When back projection is performed, values from multiple directions are added in tissues that attenuate greatly, such as bones, resulting in larger values than in other tissues. By combining the back-projected values, it is possible to reconstruct images of tissue distribution based on differences in transmission rates.
By repeatedly scanning various cross sections of the human body while the CT scanner moves slightly, continuous cross-sectional images can be obtained, and three-dimensional images can be obtained by combining these cross-sectional images as needed. This has enabled doctors to make more accurate diagnoses and treatment plans, which has had a positive impact on patient outcomes.
Advances in CT technology have greatly improved the accuracy and efficiency of diagnosis. Early CT devices had limited resolution and imaging time, but modern CT devices can now acquire high-resolution images in a short time. This enables rapid diagnosis even in emergency situations and plays an important role in saving patients’ lives. For example, in the case of a stroke patient, CT can be used to quickly check for cerebral hemorrhage and begin appropriate treatment.
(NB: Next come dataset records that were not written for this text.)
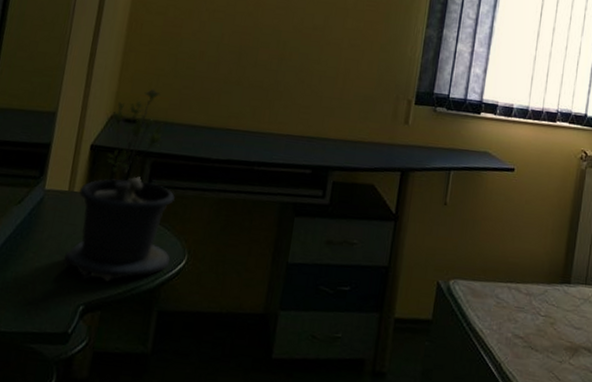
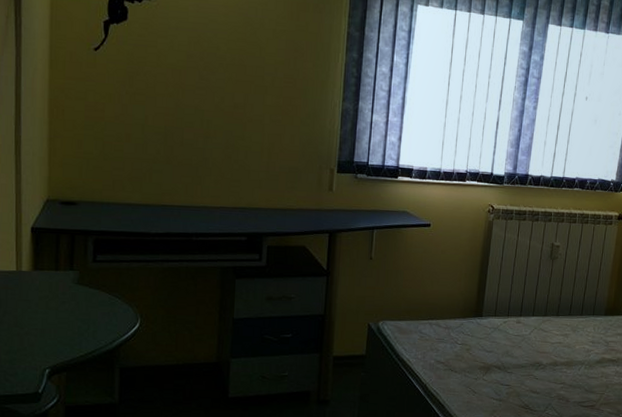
potted plant: present [62,88,175,283] -> none [22,171,125,348]

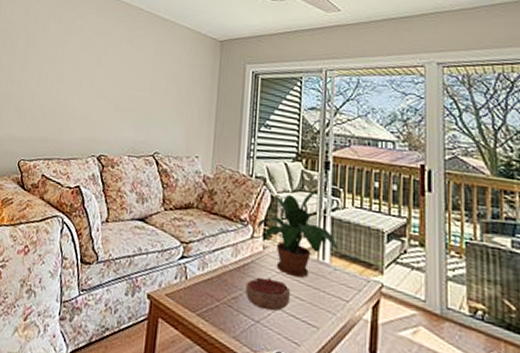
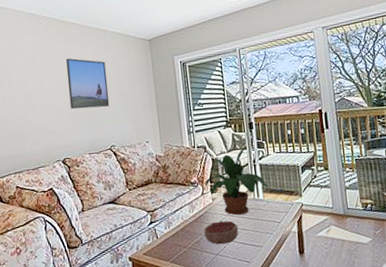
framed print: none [119,45,168,107] -> present [65,58,110,109]

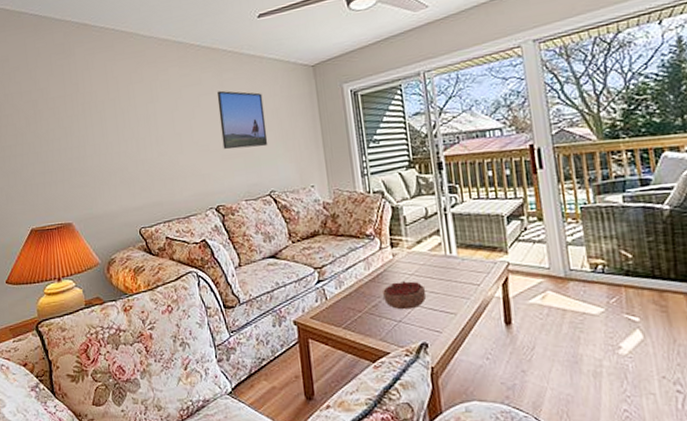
potted plant: present [205,145,268,216] -> none [383,190,463,275]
CT technology also plays an important role in cancer diagnosis and treatment. Cancer cells have a different density from normal tissue, so they can be detected early with CT, which is also used to monitor the course of treatment. This contributes to increasing patient survival rates and maximizing the effectiveness of treatment.
The application of CT technology is expanding beyond medicine to various other fields. For example, in veterinary medicine, CT can be used to accurately identify and diagnose the internal structure of animals. In forensic medicine, CT is also used to analyze the internal structure of corpses to determine the cause of death. As such, CT technology plays an important role in various fields, and its applications are expected to expand even further in the future.
Along with this, ethical considerations regarding the advancement of CT technology are also important. CT scans use X-rays, so radiation exposure can be a concern. Therefore, it is important to perform scans only when necessary and with minimal exposure. In addition, the protection of personal information and data management using CT data are also emerging as important issues. Continuous research and regulation are necessary to resolve these issues.
In conclusion, advances in X-ray and CT technology have brought about innovations in medical diagnosis and treatment and are playing an important role in various fields. With further technological advances, the range of applications will continue to expand, contributing to the improvement of the quality of life for all humanity.